The Relics · The Pierced Love

The Heart Relics

The hearts of the saints that did not stop loving the world.

When a saint dies, the Church has long preserved the heart separately. Not because the heart is needed for veneration in the technical sense — any first-class relic suffices — but because the older tradition recognised the heart as the seat of the saint’s continuing love for the world. The heart relic is not anatomy. It is the visible sign of an interior fire that did not go out when the body stopped.

The most famous of these is St Teresa of Ávila’s heart at Alba de Tormes, in which a visible wound is still observed in the muscle — the wound she described in her autobiography as the work of a seraph piercing her with a flaming arrow of divine love. The Catholic tradition calls this the transverberation. The medical examiners who inspected the heart in 1872 documented the wound under independent witness. It is still there. The wound is, by the older Catholic understanding, not a curiosity. It is a mark.

The principle

“The heart is the place of the soul’s most intimate union with God. Where God has wounded a saint with the wound of love, the wound remains in the body as visible record. The body bears witness to what the soul received.”Site paraphrase of the Carmelite mystical tradition on the transverberation, drawing on Teresa of Ávila’s Life (1565), chapter 29

“He took bread, gave thanks, broke it and gave it to them, saying, This is my body. ... Then he took the cup, gave thanks and offered it to them, saying, This is my blood of the covenant, which is poured out for many.”Mark 14:22-24 (NIV) — the Eucharistic foundation for the Catholic theology of the body as a vehicle of continuing presence

The hearts, named

St Teresa of Ávila (1515–1582), Carmelite reformer, Doctor of the Church. Her heart is preserved at the Annunciation Convent of the Discalced Carmelites in Alba de Tormes, Spain. It was examined in 1872 by medical commission; the wound described as the “transverberation” in her autobiography (chapter 29) is visible in the muscle. The wound is approximately the size and shape one would expect from the spiritual experience she described, in which a seraph plunged a golden, fire-tipped dart into her heart and withdrew it, leaving her “all on fire with great love of God.” The autobiography was written in 1565; she died in 1582; the wound is still observable in 2026. The site holds that the visible wound is what it appears to be: the somatic record of an event of grace.
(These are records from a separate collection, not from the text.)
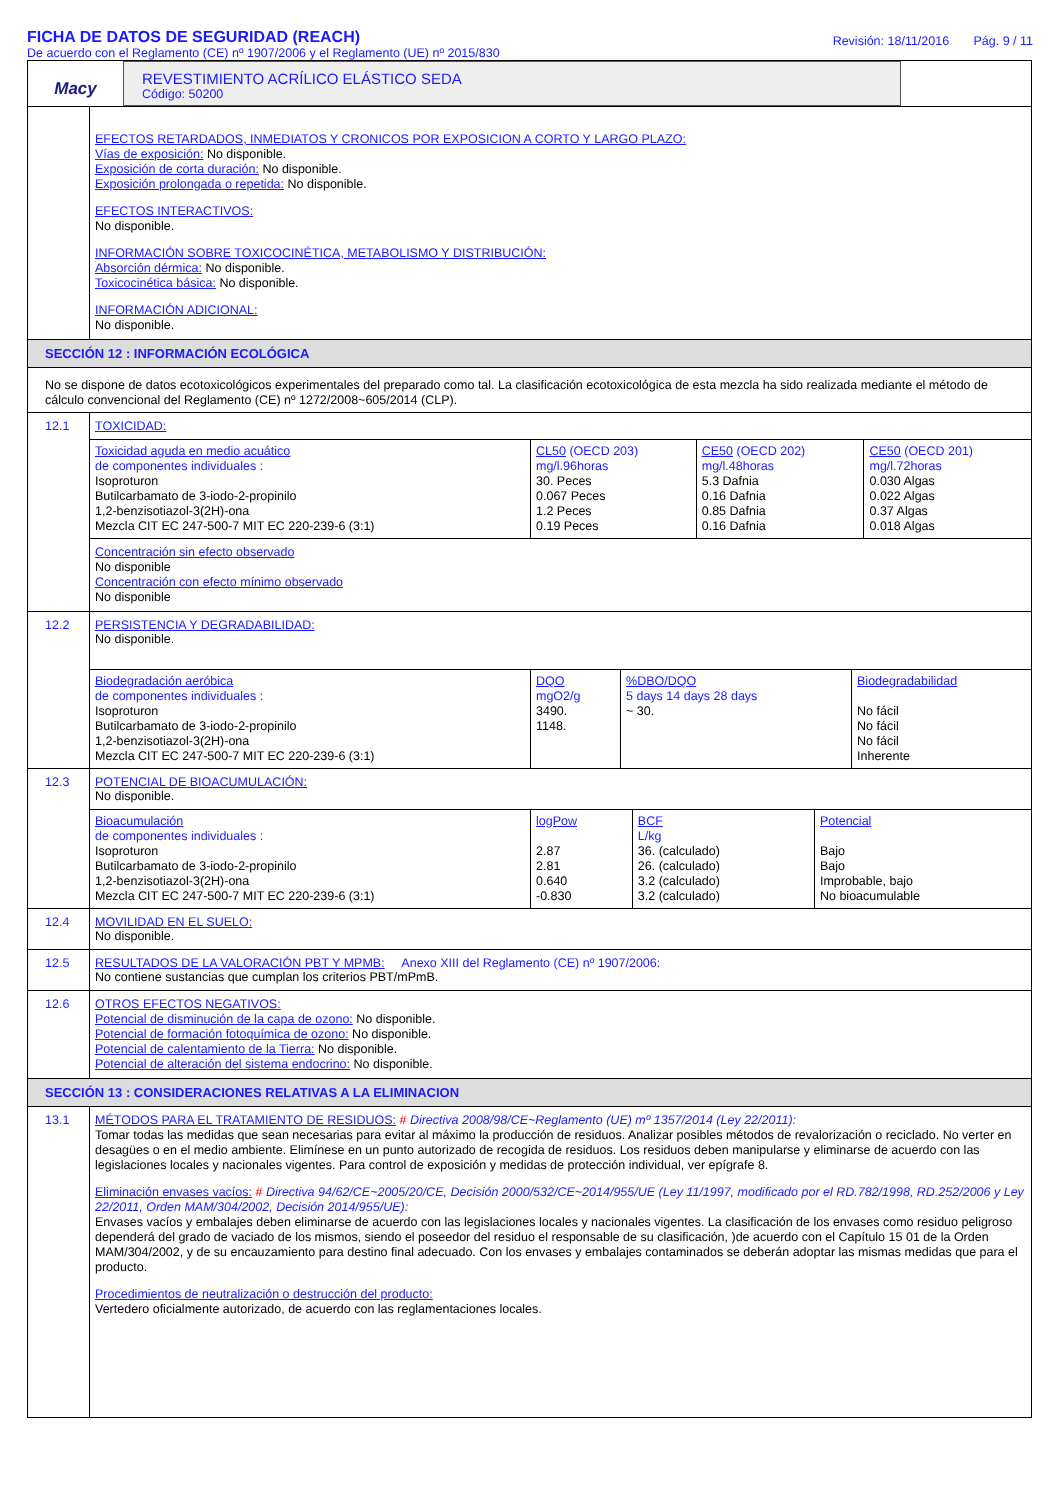FICHA DE DATOS DE SEGURIDAD (REACH)
De acuerdo con el Reglamento (CE) nº 1907/2006 y el Reglamento (UE) nº 2015/830
Revisión: 18/11/2016 Pág. 9 / 11
Macy
REVESTIMIENTO ACRÍLICO ELÁSTICO SEDA
Código: 50200
EFECTOS RETARDADOS, INMEDIATOS Y CRONICOS POR EXPOSICION A CORTO Y LARGO PLAZO:
Vías de exposición: No disponible.
Exposición de corta duración: No disponible.
Exposición prolongada o repetida: No disponible.
EFECTOS INTERACTIVOS:
No disponible.
INFORMACIÓN SOBRE TOXICOCINÉTICA, METABOLISMO Y DISTRIBUCIÓN:
Absorción dérmica: No disponible.
Toxicocinética básica: No disponible.
INFORMACIÓN ADICIONAL:
No disponible.
SECCIÓN 12 : INFORMACIÓN ECOLÓGICA
No se dispone de datos ecotoxicológicos experimentales del preparado como tal. La clasificación ecotoxicológica de esta mezcla ha sido realizada mediante el método de cálculo convencional del Reglamento (CE) nº 1272/2008~605/2014 (CLP).
12.1 TOXICIDAD:
| Toxicidad aguda en medio acuático de componentes individuales : Isoproturon Butilcarbamato de 3-iodo-2-propinilo 1,2-benzisotiazol-3(2H)-ona Mezcla CIT EC 247-500-7 MIT EC 220-239-6 (3:1) | CL50 (OECD 203) mg/l.96horas 30. Peces 0.067 Peces 1.2 Peces 0.19 Peces | CE50 (OECD 202) mg/l.48horas 5.3 Dafnia 0.16 Dafnia 0.85 Dafnia 0.16 Dafnia | CE50 (OECD 201) mg/l.72horas 0.030 Algas 0.022 Algas 0.37 Algas 0.018 Algas |
Concentración sin efecto observado
No disponible
Concentración con efecto mínimo observado
No disponible
12.2
PERSISTENCIA Y DEGRADABILIDAD:
No disponible.
| Biodegradación aeróbica de componentes individuales : Isoproturon Butilcarbamato de 3-iodo-2-propinilo 1,2-benzisotiazol-3(2H)-ona Mezcla CIT EC 247-500-7 MIT EC 220-239-6 (3:1) | DQO mgO2/g 3490. 1148. | %DBO/DQO 5 days 14 days 28 days ~ 30. | Biodegradabilidad No fácil No fácil No fácil Inherente |
12.3 POTENCIAL DE BIOACUMULACIÓN:
No disponible.
| Bioacumulación de componentes individuales : Isoproturon Butilcarbamato de 3-iodo-2-propinilo 1,2-benzisotiazol-3(2H)-ona Mezcla CIT EC 247-500-7 MIT EC 220-239-6 (3:1) | logPow 2.87 2.81 0.640 -0.830 | BCF L/kg 36. (calculado) 26. (calculado) 3.2 (calculado) 3.2 (calculado) | Potencial Bajo Bajo Improbable, bajo No bioacumulable |
12.4 MOVILIDAD EN EL SUELO:
No disponible.
12.5 RESULTADOS DE LA VALORACIÓN PBT Y MPMB: Anexo XIII del Reglamento (CE) nº 1907/2006:
No contiene sustancias que cumplan los criterios PBT/mPmB.
12.6
OTROS EFECTOS NEGATIVOS:
Potencial de disminución de la capa de ozono: No disponible.
Potencial de formación fotoquímica de ozono: No disponible.
Potencial de calentamiento de la Tierra: No disponible.
Potencial de alteración del sistema endocrino: No disponible.
SECCIÓN 13 : CONSIDERACIONES RELATIVAS A LA ELIMINACION
13.1
MÉTODOS PARA EL TRATAMIENTO DE RESIDUOS: # Directiva 2008/98/CE~Reglamento (UE) mº 1357/2014 (Ley 22/2011):
Tomar todas las medidas que sean necesarias para evitar al máximo la producción de residuos. Analizar posibles métodos de revalorización o reciclado. No verter en desagües o en el medio ambiente. Elimínese en un punto autorizado de recogida de residuos. Los residuos deben manipularse y eliminarse de acuerdo con las legislaciones locales y nacionales vigentes. Para control de exposición y medidas de protección individual, ver epígrafe 8.
Eliminación envases vacíos: # Directiva 94/62/CE~2005/20/CE, Decisión 2000/532/CE~2014/955/UE (Ley 11/1997, modificado por el RD.782/1998, RD.252/2006 y Ley 22/2011, Orden MAM/304/2002, Decisión 2014/955/UE):
Envases vacíos y embalajes deben eliminarse de acuerdo con las legislaciones locales y nacionales vigentes. La clasificación de los envases como residuo peligroso dependerá del grado de vaciado de los mismos, siendo el poseedor del residuo el responsable de su clasificación, )de acuerdo con el Capítulo 15 01 de la Orden MAM/304/2002, y de su encauzamiento para destino final adecuado. Con los envases y embalajes contaminados se deberán adoptar las mismas medidas que para el producto.
Procedimientos de neutralización o destrucción del producto:
Vertedero oficialmente autorizado, de acuerdo con las reglamentaciones locales.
St John Bosco (1815–1888), founder of the Salesians and apostle to street boys of Turin. His heart was removed at death and is preserved at the Basilica of Maria Ausiliatrice (Our Lady Help of Christians) in Turin. The Salesian tradition holds it as the seat of his work for the poor and the young, and pilgrims have venerated it continuously since his canonisation in 1934.

St Camillus de Lellis (1550–1614), founder of the Ministers of the Sick (Camillians), patron of nurses, the sick, and hospitals. His heart is preserved at the Church of St Mary Magdalene in Rome. The order he founded was the model for the use of the red cross as the symbol of medical aid; he sewed red crosses onto his friars’ cassocks in the late 16th century.

St Catherine Labouré (1806–1876), the visionary of the Miraculous Medal. Her body is incorrupt at 140 Rue du Bac in Paris (see the Incorruptibles); her heart is preserved separately at the Daughters of Charity Mother House in Paris.

St Vincent de Paul (1581–1660), founder of the Daughters of Charity and patron of charity. His heart, preserved separately from his incorrupt body, is at the Daughters of Charity Mother House in Paris. The heart and the body together form one of the more remarkable double-relics in Catholic Europe.

St Anthony of Padua (1195–1231), Franciscan, hammer of heretics, finder of lost objects. His tongue, jaw, and a portion of his throat were preserved separately when his body was exhumed in 1263, thirty-two years after his death; the tongue was found incorrupt and was taken by St Bonaventure as a sign of the gift of preaching. These are kept at the Basilica of St Anthony in Padua, in the Chapel of the Relics, where they continue to be venerated.

The Sacred Heart parallel

The Catholic devotion to the Sacred Heart of Jesus, established in its modern form by the revelations to St Margaret Mary Alacoque at Paray-le-Monial (1673–1675) and Pope Pius IX’s decree of 1856 extending the feast to the universal Church, is the higher-tier expression of the principle that the heart is the seat of continuing love. The site holds that the heart relics of the saints participate, in a lower order, in the same principle: the heart is the place at which God’s love and the saint’s love meet, and the preserved heart is the visible record of that meeting.

The editors’ position

The heart of the saint, preserved as relic, is not a memento. It is the seat of the saint’s continuing intercession. The older Catholic understanding is that the saint, in heaven, continues to love the world from the heart; the relic on earth is the corresponding visible sign. The reader who venerates Teresa’s heart at Alba is not honouring a dead organ; the reader is participating in the saint’s continuing love. The site holds this position plainly.